A diferencia de lo que creemos, las independencias americanas no ocurrieron porque nuestros países quisieran ser más liberales. Cierto es que varios caudillos lo eran, pero lo que hoy llaman poderes fácticos, es decir, Iglesia, burocracia y comerciantes, lo que buscaban era evitar ese proceso de liberalización que les haría perder poder.
A partir de la segunda década del siglo XIX las nuevas naciones americanas van a sufrir un proceso de deterioro económico y político en la lucha interna: de un lado quienes buscaban mantener los privilegios; del otro, los pocos que apostaban a la gran novedad: capitalismo y democracia.
Para fines del siglo, prácticamente en toda América han ganado los capitalistas, que para entonces ya olvidaron la democracia.
Es el momento del cambio, el gran crecimiento de Argentina y Uruguay, el más moderado de México, Brasil y Chile.Pero quienes logran este crecimiento lo hacen precisamente sobre las cenizas de los poderes fácticos previos.
Tal vez el mejor ejemplo sea precisamente México, que a través de la Reforma y la Intervención logra uno de los procesos de redistribución de riqueza más significativos.No de ricos a pobres, sino de conservadores a liberales, que una vez avituallados, olvidarán también el capitalismo para vivir de las rentas.
Las nuevas disputas, ya en el siglo XX, incluirán a los obreros, de reciente aparición, pero que en realidad nunca harán una diferencia significativa.

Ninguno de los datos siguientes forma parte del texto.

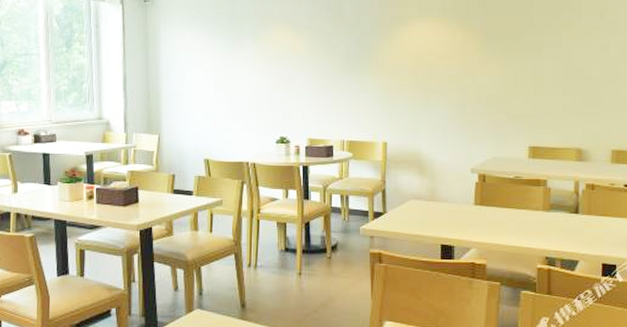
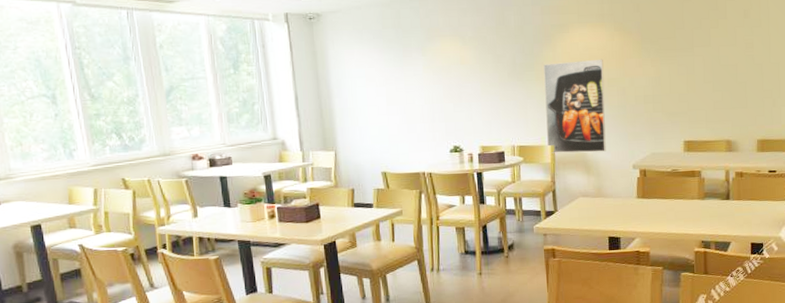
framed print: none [379,55,444,153] -> present [544,59,606,153]

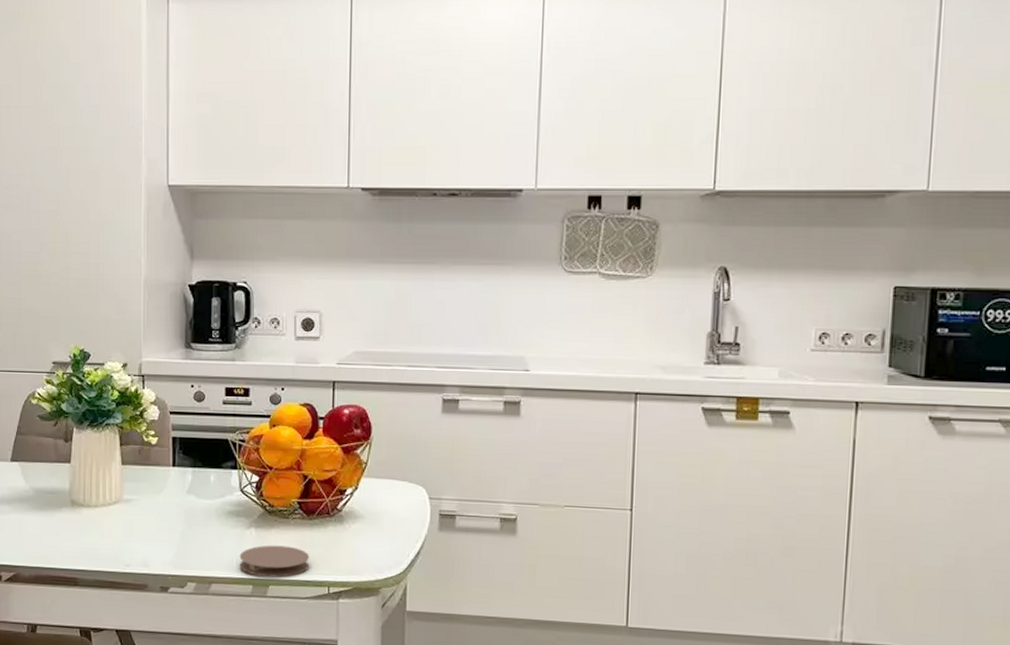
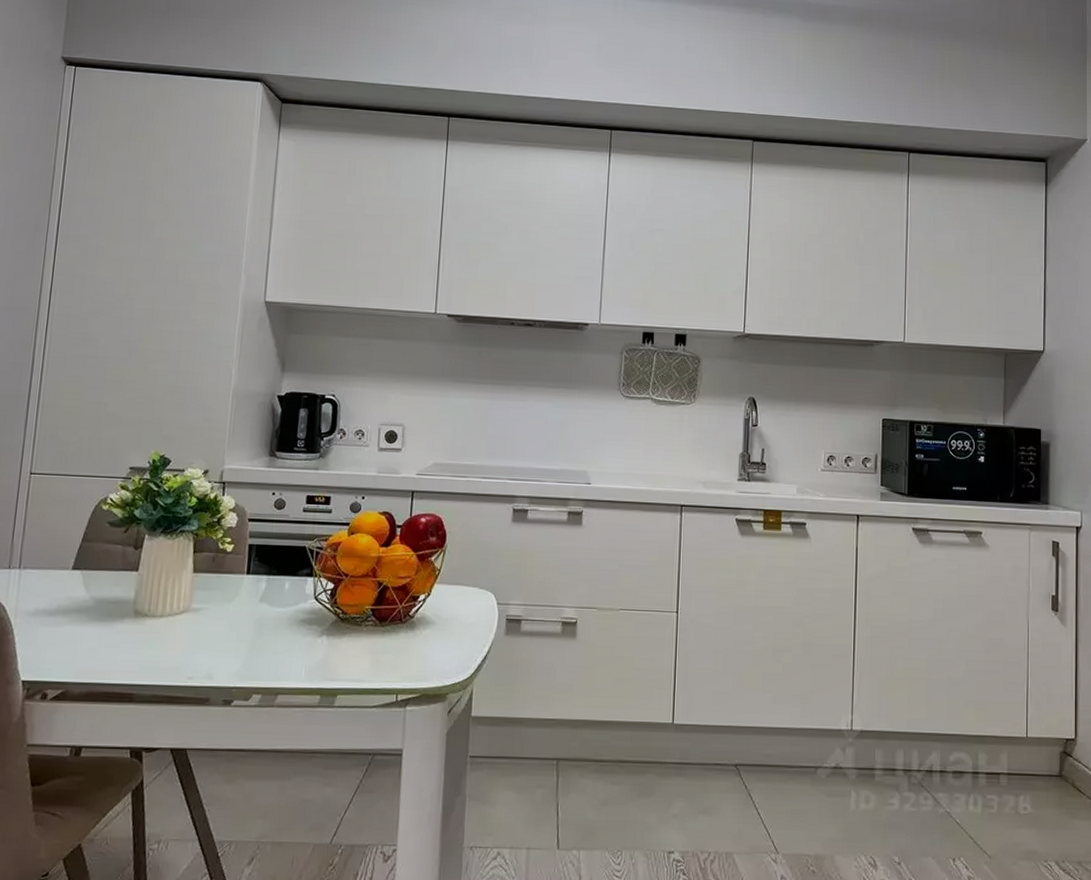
coaster: present [239,545,310,578] -> none [308,653,380,686]

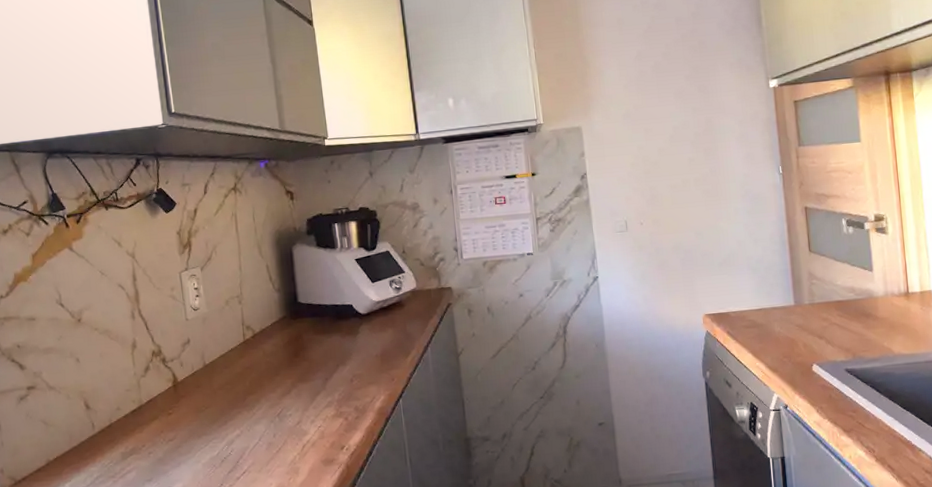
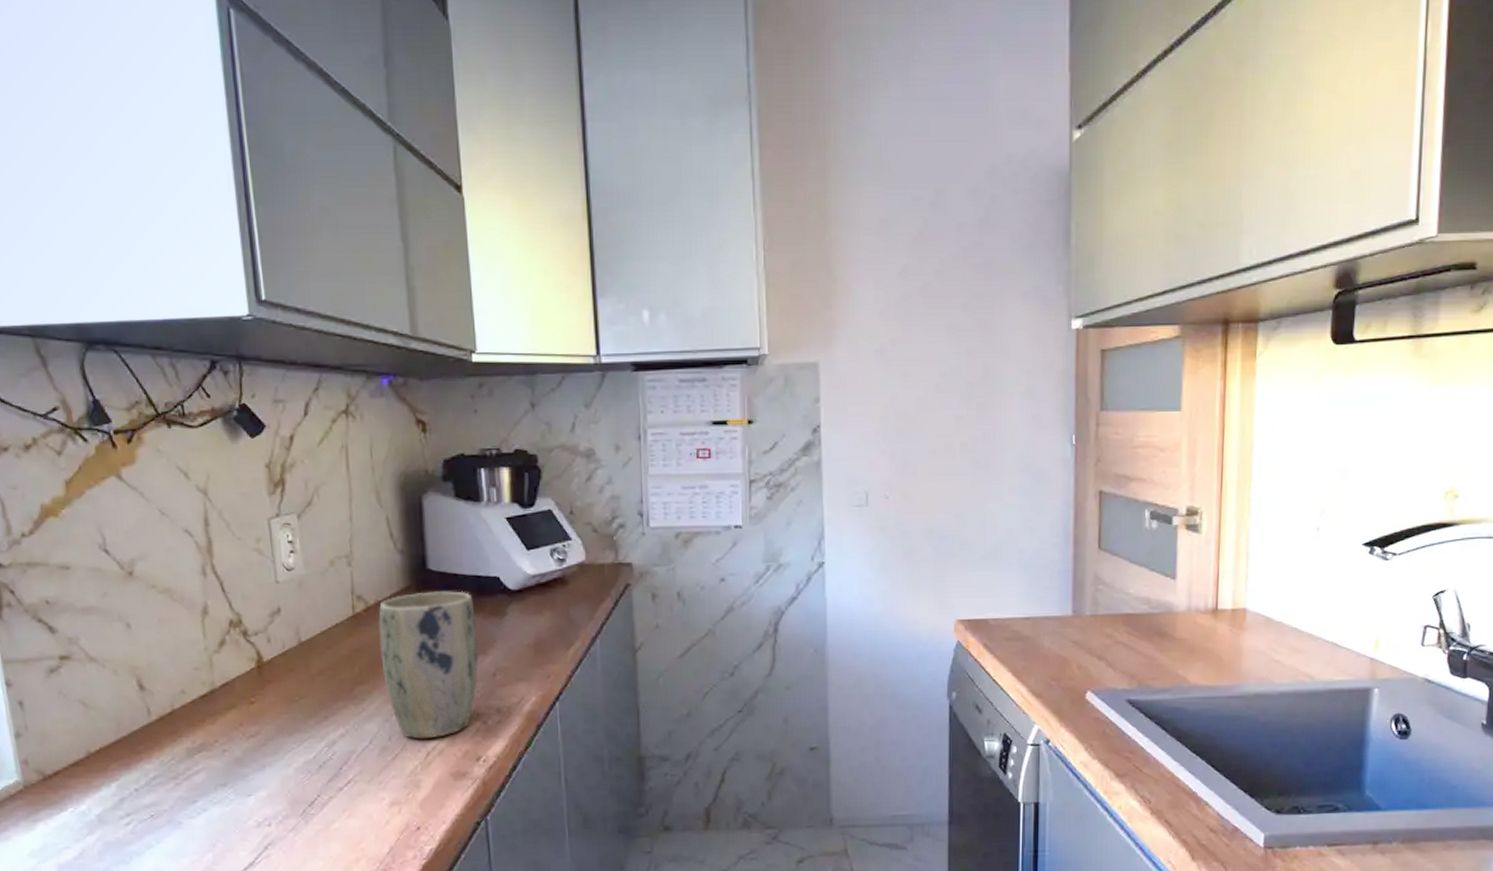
plant pot: none [263,317,340,435] -> present [378,591,479,740]

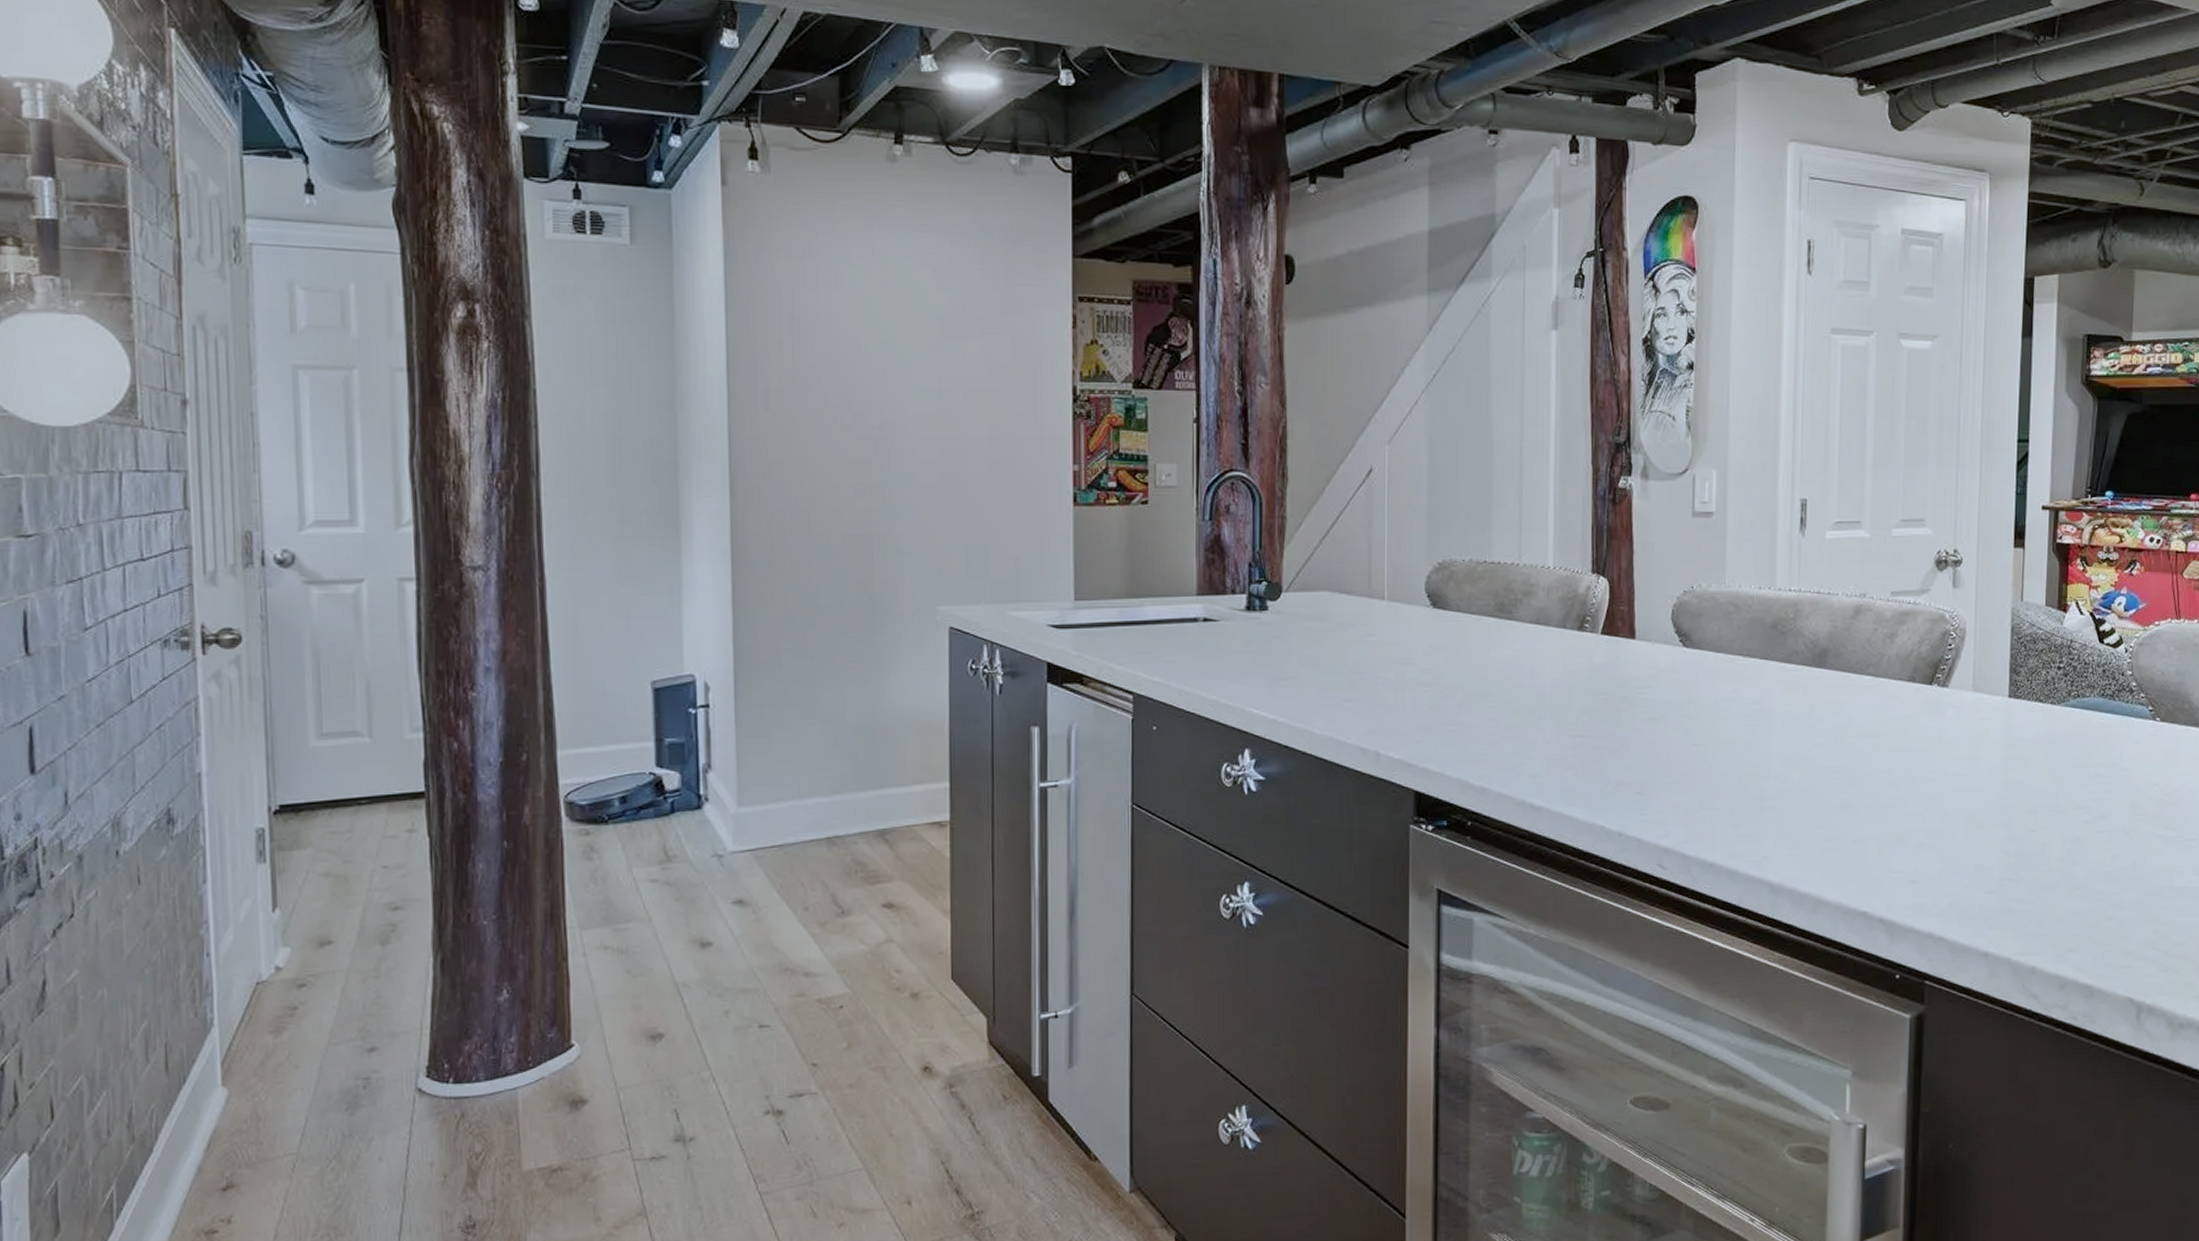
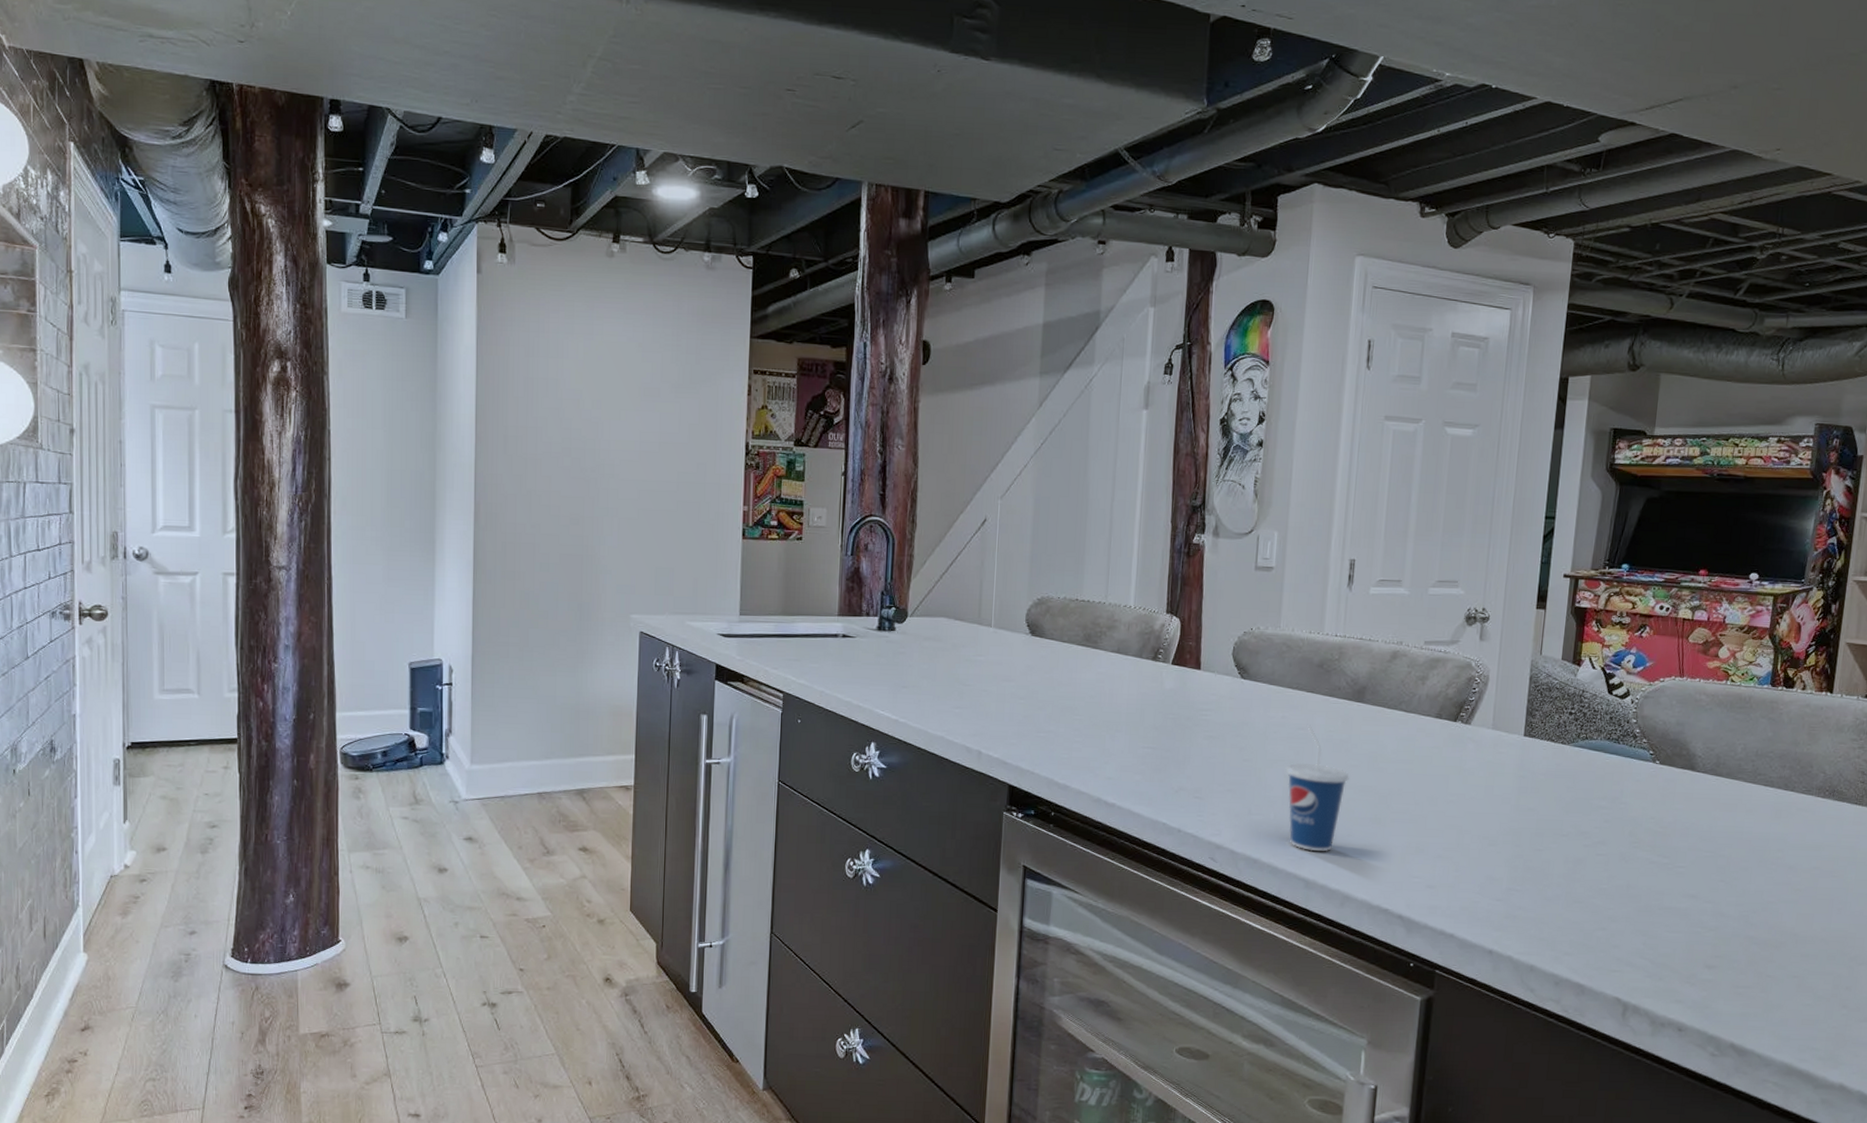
cup: none [1740,698,1814,848] -> present [1285,725,1349,851]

Para inicios del siglo XXI, América Latina sigue siendo el continente con mayor desigualdad, el que menos aprovechó los éxitos del capitalismo (la posguerra y la posguerra fría), y en el que es más visible la discriminación social.
A 200 años, no hemos querido aceptar que nos independizamos para no cambiar, que mantenemos privilegios propios de la premodernidad, ahora repartidos con tal amplitud que han acabado con nuestras economías y ya casi con la sociedad entera.
Doscientos años perdidos en una mítica independencia y una muy real explotación interna. Dos siglos de inflamada retórica y lacerante miseria.